# Aim of the task
The lines below, beginning at the one that contains "On Friday, speaking" and ending at the last, are to be retyped exactly.

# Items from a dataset

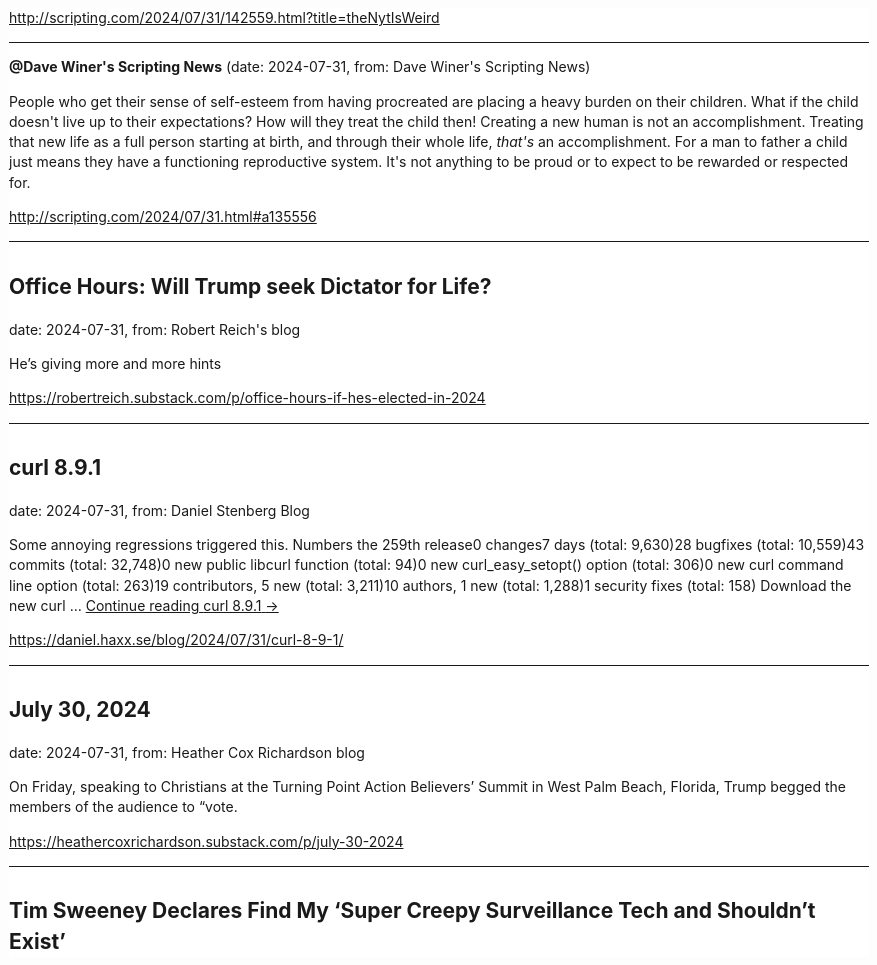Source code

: 
<http://scripting.com/2024/07/31/142559.html?title=theNytIsWeird>

---

**@Dave Winer's Scripting News** (date: 2024-07-31, from: Dave Winer's Scripting News)

People who get their sense of self-esteem from having procreated are placing a heavy burden on their children. What if the child doesn't live up to their expectations? How will they treat the child then! Creating a new human is not an accomplishment. Treating that new life as a full person starting at birth, and through their whole life, <i>that's</i> an accomplishment. For a man to father a child just means they have a functioning reproductive system. It's not anything to be proud or to expect to be rewarded or respected for. 

<http://scripting.com/2024/07/31.html#a135556>

---

## Office Hours: Will Trump seek Dictator for Life?

date: 2024-07-31, from: Robert Reich's blog

He&#8217;s giving more and more hints 

<https://robertreich.substack.com/p/office-hours-if-hes-elected-in-2024>

---

## curl 8.9.1

date: 2024-07-31, from: Daniel Stenberg Blog

Some annoying regressions triggered this. Numbers the 259th release0 changes7 days (total: 9,630)28 bugfixes (total: 10,559)43 commits (total: 32,748)0 new public libcurl function (total: 94)0 new curl_easy_setopt() option (total: 306)0 new curl command line option (total: 263)19 contributors, 5 new (total: 3,211)10 authors, 1 new (total: 1,288)1 security fixes (total: 158) Download the new curl &#8230; <a href="https://daniel.haxx.se/blog/2024/07/31/curl-8-9-1/" class="more-link">Continue reading <span class="screen-reader-text">curl 8.9.1</span> <span class="meta-nav">&#8594;</span></a> 

<https://daniel.haxx.se/blog/2024/07/31/curl-8-9-1/>

---

## July 30, 2024 

date: 2024-07-31, from: Heather Cox Richardson blog

On Friday, speaking to Christians at the Turning Point Action Believers&#8217; Summit in West Palm Beach, Florida, Trump begged the members of the audience to &#8220;vote. 

<https://heathercoxrichardson.substack.com/p/july-30-2024>

---

## Tim Sweeney Declares Find My ‘Super Creepy Surveillance Tech and Shouldn’t Exist’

# Answer area
On Friday, speaking to Christians at the Turning Point Action Believers&#8217; Summit in West Palm Beach, Florida, Trump begged the members of the audience to &#8220;vote. 

<https://heathercoxrichardson.substack.com/p/july-30-2024>

---

## Tim Sweeney Declares Find My ‘Super Creepy Surveillance Tech and Shouldn’t Exist’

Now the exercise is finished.